The general trend of macOS releases over the past few years is that it has been moving closer and closer to the look and feel of iOS. The icons have become iOS icons, and their shape has become the iOS shape, and you can now use your iPhone as the Mac’s webcam, etc. etc. This occasionally comes at the expense of other functionality (ask me how I feel about the new Settings menu), but it is the direction that Apple has clearly been heading in since (arguably) Big Sur. Every so often, other splashy features are announced (Stage Manager, Universal Control, Quick Notes) that I write a lot about and then never end up using ever again.

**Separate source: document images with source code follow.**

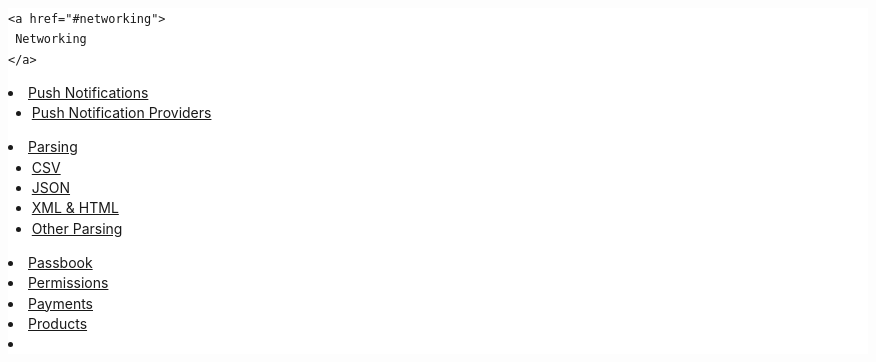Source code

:     <a href="#networking">
     Networking
    </a>
   </li>
   <li>
    <a href="#push-notifications">
     Push Notifications
    </a>
    <ul>
     <li>
      <a href="#push-notification-providers">
       Push Notification Providers
      </a>
     </li>
    </ul>
   </li>
   <li>
    <a href="#parsing">
     Parsing
    </a>
    <ul>
     <li>
      <a href="#csv">
       CSV
      </a>
     </li>
     <li>
      <a href="#json">
       JSON
      </a>
     </li>
     <li>
      <a href="#xml--html">
       XML & HTML
      </a>
     </li>
     <li>
      <a href="#other-parsing">
       Other Parsing
      </a>
     </li>
    </ul>
   </li>
   <li>
    <a href="#passbook">
     Passbook
    </a>
   </li>
   <li>
    <a href="#permissions">
     Permissions
    </a>
   </li>
   <li>
    <a href="#payments">
     Payments
    </a>
   </li>
   <li>
    <a href="#products">
     Products
    </a>
   </li>
   <li>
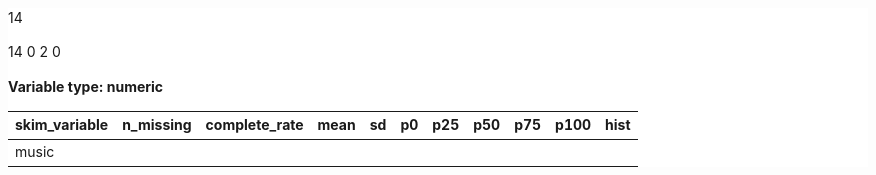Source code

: 14
</td>
<td style="text-align:right;">
14
</td>
<td style="text-align:right;">
0
</td>
<td style="text-align:right;">
2
</td>
<td style="text-align:right;">
0
</td>
</tr>
</tbody>
</table>

**Variable type: numeric**

<table>
<thead>
<tr>
<th style="text-align:left;">
skim_variable
</th>
<th style="text-align:right;">
n_missing
</th>
<th style="text-align:right;">
complete_rate
</th>
<th style="text-align:right;">
mean
</th>
<th style="text-align:right;">
sd
</th>
<th style="text-align:right;">
p0
</th>
<th style="text-align:right;">
p25
</th>
<th style="text-align:right;">
p50
</th>
<th style="text-align:right;">
p75
</th>
<th style="text-align:right;">
p100
</th>
<th style="text-align:left;">
hist
</th>
</tr>
</thead>
<tbody>
<tr>
<td style="text-align:left;">
music
</td>
<td style="text-align:right;">
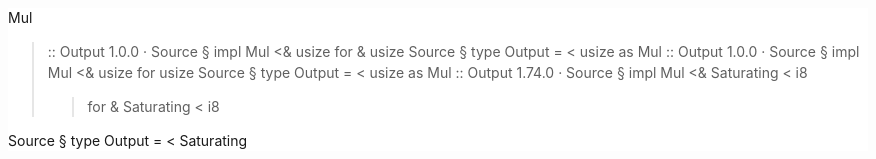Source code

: Mul
>::
Output
1.0.0
·
Source
§
impl
Mul
<&
usize
> for &
usize
Source
§
type
Output
= <
usize
as
Mul
>::
Output
1.0.0
·
Source
§
impl
Mul
<&
usize
> for
usize
Source
§
type
Output
= <
usize
as
Mul
>::
Output
1.74.0
·
Source
§
impl
Mul
<&
Saturating
<
i8
>> for &
Saturating
<
i8
>
Source
§
type
Output
= <
Saturating
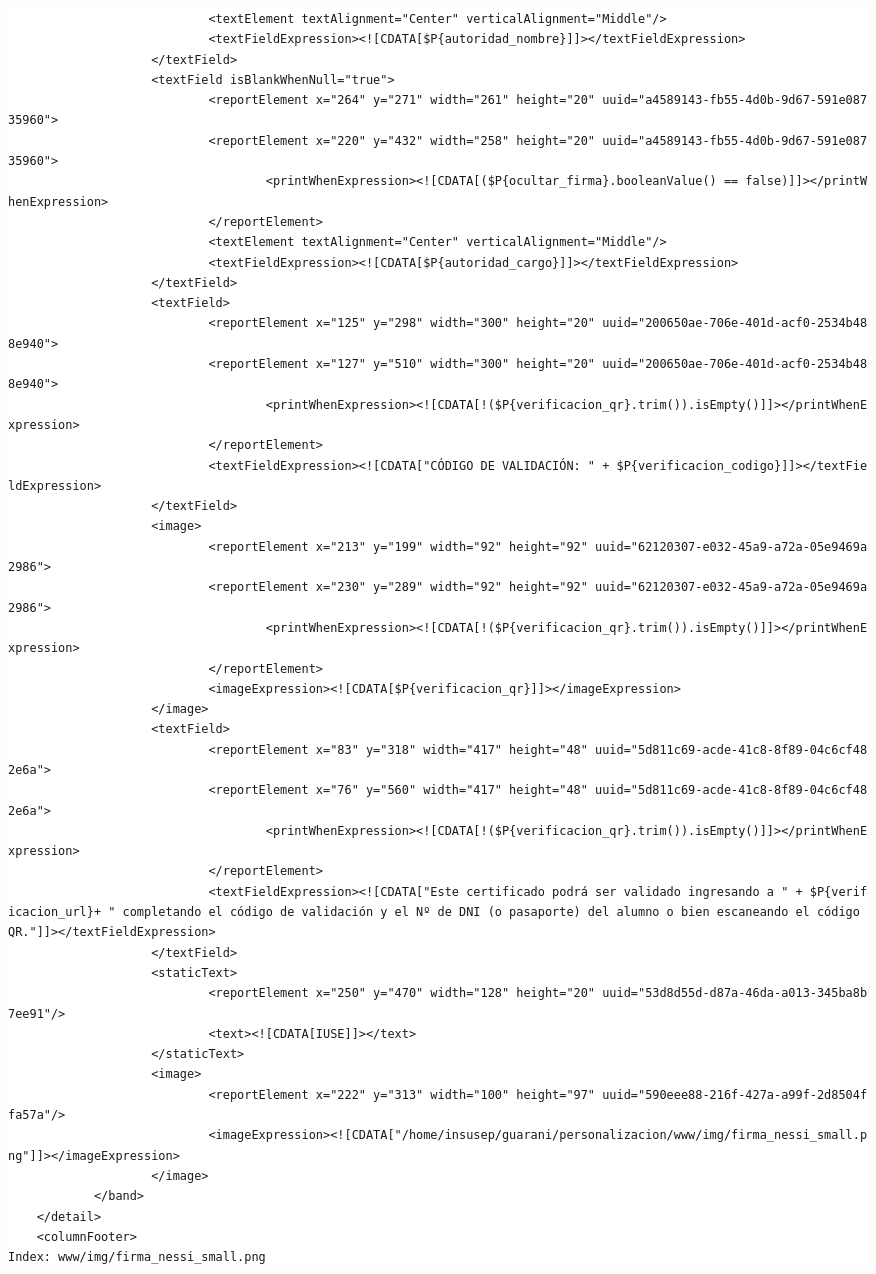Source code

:                                 <textElement textAlignment="Center" verticalAlignment="Middle"/>
                                <textFieldExpression><![CDATA[$P{autoridad_nombre}]]></textFieldExpression>
                        </textField>
                        <textField isBlankWhenNull="true">
                                <reportElement x="264" y="271" width="261" height="20" uuid="a4589143-fb55-4d0b-9d67-591e08735960">
                                <reportElement x="220" y="432" width="258" height="20" uuid="a4589143-fb55-4d0b-9d67-591e08735960">
                                        <printWhenExpression><![CDATA[($P{ocultar_firma}.booleanValue() == false)]]></printWhenExpression>
                                </reportElement>
                                <textElement textAlignment="Center" verticalAlignment="Middle"/>
                                <textFieldExpression><![CDATA[$P{autoridad_cargo}]]></textFieldExpression>
                        </textField>
                        <textField>
                                <reportElement x="125" y="298" width="300" height="20" uuid="200650ae-706e-401d-acf0-2534b488e940">
                                <reportElement x="127" y="510" width="300" height="20" uuid="200650ae-706e-401d-acf0-2534b488e940">
                                        <printWhenExpression><![CDATA[!($P{verificacion_qr}.trim()).isEmpty()]]></printWhenExpression>
                                </reportElement>
                                <textFieldExpression><![CDATA["CÓDIGO DE VALIDACIÓN: " + $P{verificacion_codigo}]]></textFieldExpression>
                        </textField>
                        <image>
                                <reportElement x="213" y="199" width="92" height="92" uuid="62120307-e032-45a9-a72a-05e9469a2986">
                                <reportElement x="230" y="289" width="92" height="92" uuid="62120307-e032-45a9-a72a-05e9469a2986">
                                        <printWhenExpression><![CDATA[!($P{verificacion_qr}.trim()).isEmpty()]]></printWhenExpression>
                                </reportElement>
                                <imageExpression><![CDATA[$P{verificacion_qr}]]></imageExpression>
                        </image>
                        <textField>
                                <reportElement x="83" y="318" width="417" height="48" uuid="5d811c69-acde-41c8-8f89-04c6cf482e6a">
                                <reportElement x="76" y="560" width="417" height="48" uuid="5d811c69-acde-41c8-8f89-04c6cf482e6a">
                                        <printWhenExpression><![CDATA[!($P{verificacion_qr}.trim()).isEmpty()]]></printWhenExpression>
                                </reportElement>
                                <textFieldExpression><![CDATA["Este certificado podrá ser validado ingresando a " + $P{verificacion_url}+ " completando el código de validación y el Nº de DNI (o pasaporte) del alumno o bien escaneando el código QR."]]></textFieldExpression>
                        </textField>
                        <staticText>
                                <reportElement x="250" y="470" width="128" height="20" uuid="53d8d55d-d87a-46da-a013-345ba8b7ee91"/>
                                <text><![CDATA[IUSE]]></text>
                        </staticText>
                        <image>
                                <reportElement x="222" y="313" width="100" height="97" uuid="590eee88-216f-427a-a99f-2d8504ffa57a"/>
                                <imageExpression><![CDATA["/home/insusep/guarani/personalizacion/www/img/firma_nessi_small.png"]]></imageExpression>
                        </image>
                </band>
        </detail>
        <columnFooter>
    Index: www/img/firma_nessi_small.png
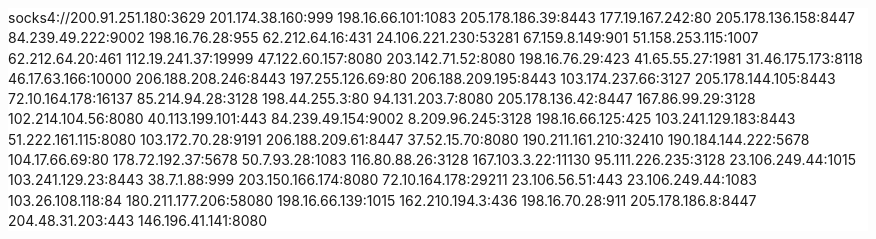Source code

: socks4://200.91.251.180:3629
201.174.38.160:999
198.16.66.101:1083
205.178.186.39:8443
177.19.167.242:80
205.178.136.158:8447
84.239.49.222:9002
198.16.76.28:955
62.212.64.16:431
24.106.221.230:53281
67.159.8.149:901
51.158.253.115:1007
62.212.64.20:461
112.19.241.37:19999
47.122.60.157:8080
203.142.71.52:8080
198.16.76.29:423
41.65.55.27:1981
31.46.175.173:8118
46.17.63.166:10000
206.188.208.246:8443
197.255.126.69:80
206.188.209.195:8443
103.174.237.66:3127
205.178.144.105:8443
72.10.164.178:16137
85.214.94.28:3128
198.44.255.3:80
94.131.203.7:8080
205.178.136.42:8447
167.86.99.29:3128
102.214.104.56:8080
40.113.199.101:443
84.239.49.154:9002
8.209.96.245:3128
198.16.66.125:425
103.241.129.183:8443
51.222.161.115:8080
103.172.70.28:9191
206.188.209.61:8447
37.52.15.70:8080
190.211.161.210:32410
190.184.144.222:5678
104.17.66.69:80
178.72.192.37:5678
50.7.93.28:1083
116.80.88.26:3128
167.103.3.22:11130
95.111.226.235:3128
23.106.249.44:1015
103.241.129.23:8443
38.7.1.88:999
203.150.166.174:8080
72.10.164.178:29211
23.106.56.51:443
23.106.249.44:1083
103.26.108.118:84
180.211.177.206:58080
198.16.66.139:1015
162.210.194.3:436
198.16.70.28:911
205.178.186.8:8447
204.48.31.203:443
146.196.41.141:8080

So, good news for Continuity fans: that’s basically what’s going on with Sonoma. Ventura looked a heck of a lot like iOS, and Sonoma looks even more like iOS. I turned my office’s Mac Studio on after installing the developer beta and thought, for a second, that I might be hallucinating my iPhone’s lockscreen. It’s remarkably reminiscent.
It’s crazy how Microsoft always seems to be doing things about 10 years before everyone else catches on, for better or worse. I’m not a fan of the iOS look, and it looks whacky and childish to me when ported to the Mac – especially since macOS has also become almost Windows-like by having so many application frameworks, some from iOS, some from macOS, and some a weird combination of the two.
It’s making macOS far messier and more inconsistent than it used to be, leaving the Linux desktop as the last bastion of people who value a dekstop-first, consistent interface. If you told me this 10-15 years ago, I’d have called you crazy, but we’re now living in a world where a GTK or QT desktop is far more consistent and focused on the desktop than Windows and macOS, which both feel lost in the woods at the moment.